WHAT TO PRODUCE ▸ Show each line below that contains the word "many", treating uppercase and lowercase letters as different.

##### INPUT

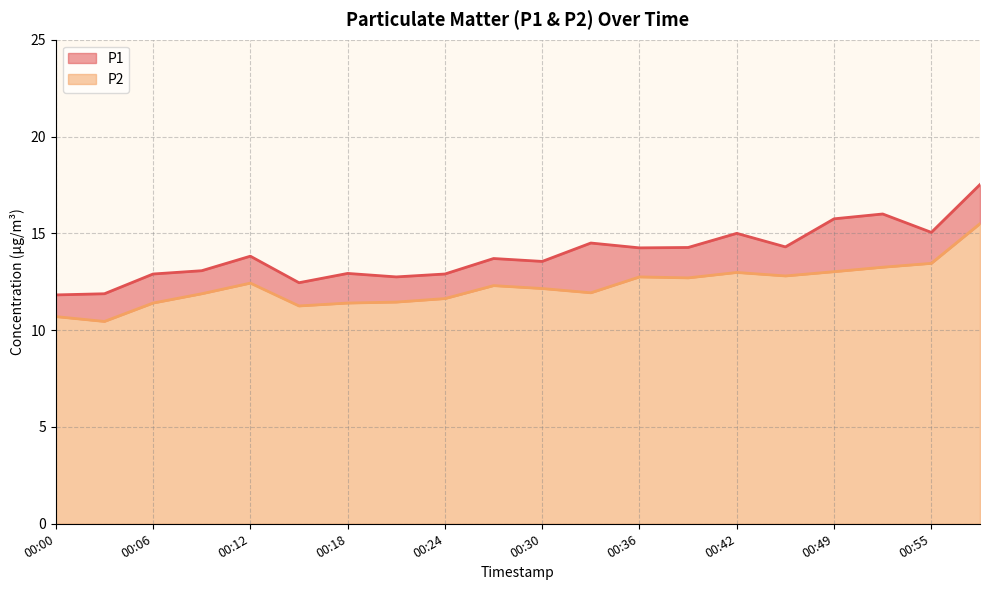

Which category has the highest value across all series?

00:58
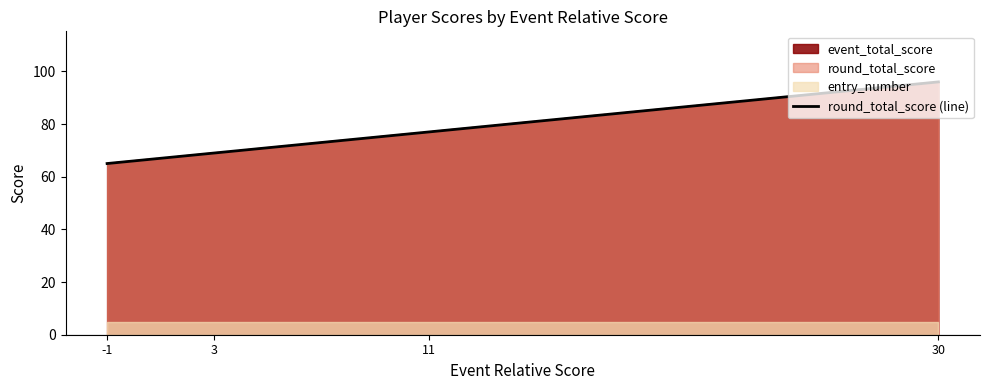

How many data points are less than 77?

2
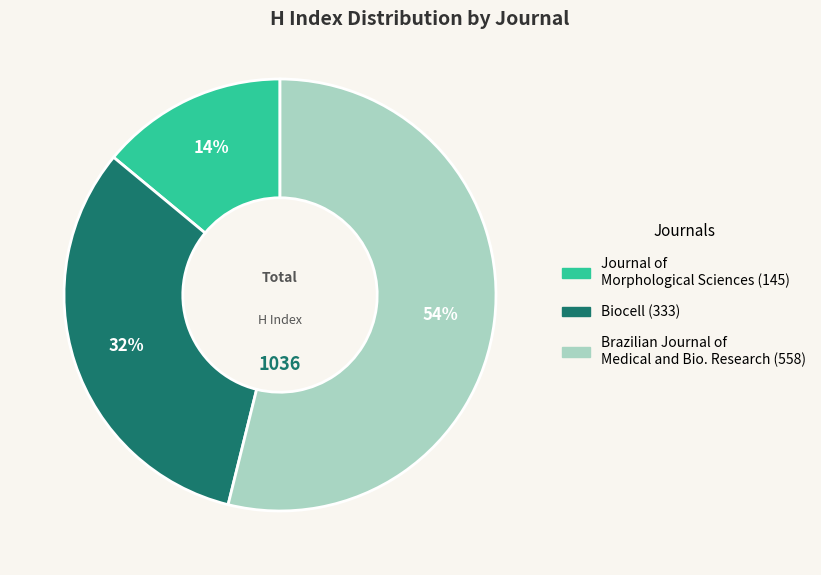

To the nearest percent, what is the difference between the largest and smallest slice percentages?

40%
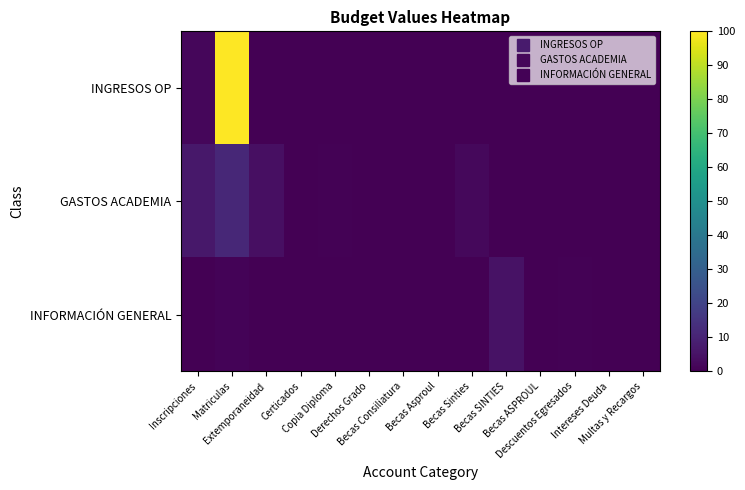

At how many categories does at least one series exceed 69?

1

##########

WRITTEN SOLUTION ▸
How many data points are less than 77?
At how many categories does at least one series exceed 69?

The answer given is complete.